Internationally recognized Candace Evans has been praised as a stage director and choreographer with “a flawless sense of timing” (Opera News), whose work is “genuine gripping drama” (Opera Now). Honored by the National Music Critic’s Association of Argentina, her La Viuda Alegre at the legendary Teatro Colón in Buenos Aires was named one of the top three operas of the entire Argentinian season. Similarly, her productions of Carmen, Eugene Onegin and The Merry Widow were all named as top ten classical events for Madison Opera and Dallas Opera. Following these honors, she was asked to direct Don Pasquale for the opening season of the Winspear Opera House in Dallas. Ms. Evan’s production of Akhnaten for San Diego Opera and Indiana University was named by the Philip Glass organization as a definitive performance.
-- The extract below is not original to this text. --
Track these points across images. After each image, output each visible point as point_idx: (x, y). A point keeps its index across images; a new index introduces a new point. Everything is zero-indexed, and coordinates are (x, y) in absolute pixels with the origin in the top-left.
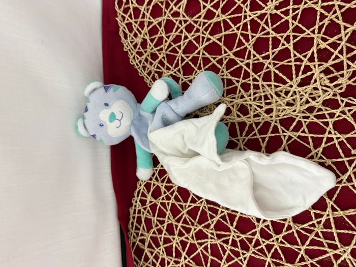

Among Ms. Evan’s other past engagements are the opera companies of Santa Fe, Arizona, Palm Beach, San Diego, Fort Worth, North Carolina, San Jose, Birmingham, Knoxville, Livermore and Indianapolis, as well as the Florentine Opera and Opera Southwest. Frequently in Italy, her production of Le Nozze di Figaro toured with the Montefeltro Festival. 

Already fascinated by directing as a child, Evans loved staging fairy tales with tiny paper theatre models. At age twelve, when she was asked to direct and choreograph an hour of music and dance for a PTA show, she knew she had found her career.

“My love of creating stories, realized through music, movement and text has never dimmed,” said Evans. “There is complete alchemy for the soul in opera.”

Ms. Evans continued to study classical voice, ballet and theatre, culminating in a Master of Fine Arts degree. She taught for the theatre and music departments at Southern Methodist University, lectures nationally on mask training for singers and serves as an acting coach for numerous companies and professionals, who seek her for her understanding of role interpretation and physicalization of emotion.

Her own performance career spanned the wide diversity of dancing with the Wisconsin Ballet Company, singing with the Dallas Symphony Orchestra, international tours in Shakespearean roles, national voice-over and television credits and creating staged concert events. This combination of talent and interest illustrate why her directorial style is one of such integration of musical intent, dramatic text and the physical life of performers. 

Firm in her belief that opera shouldn’t be viewed as formal or forbidding, Evans retains her childhood wonder in the art form.

“It’s not my job to teach, preach or scold,” said Evans. “My greatest wish is that the audience can be released into a world of creativity and wonder, moved by the music and stories that investigate our world. The combination of imagination, spectacle, color, costume, light and movement, should give the music and text wings.”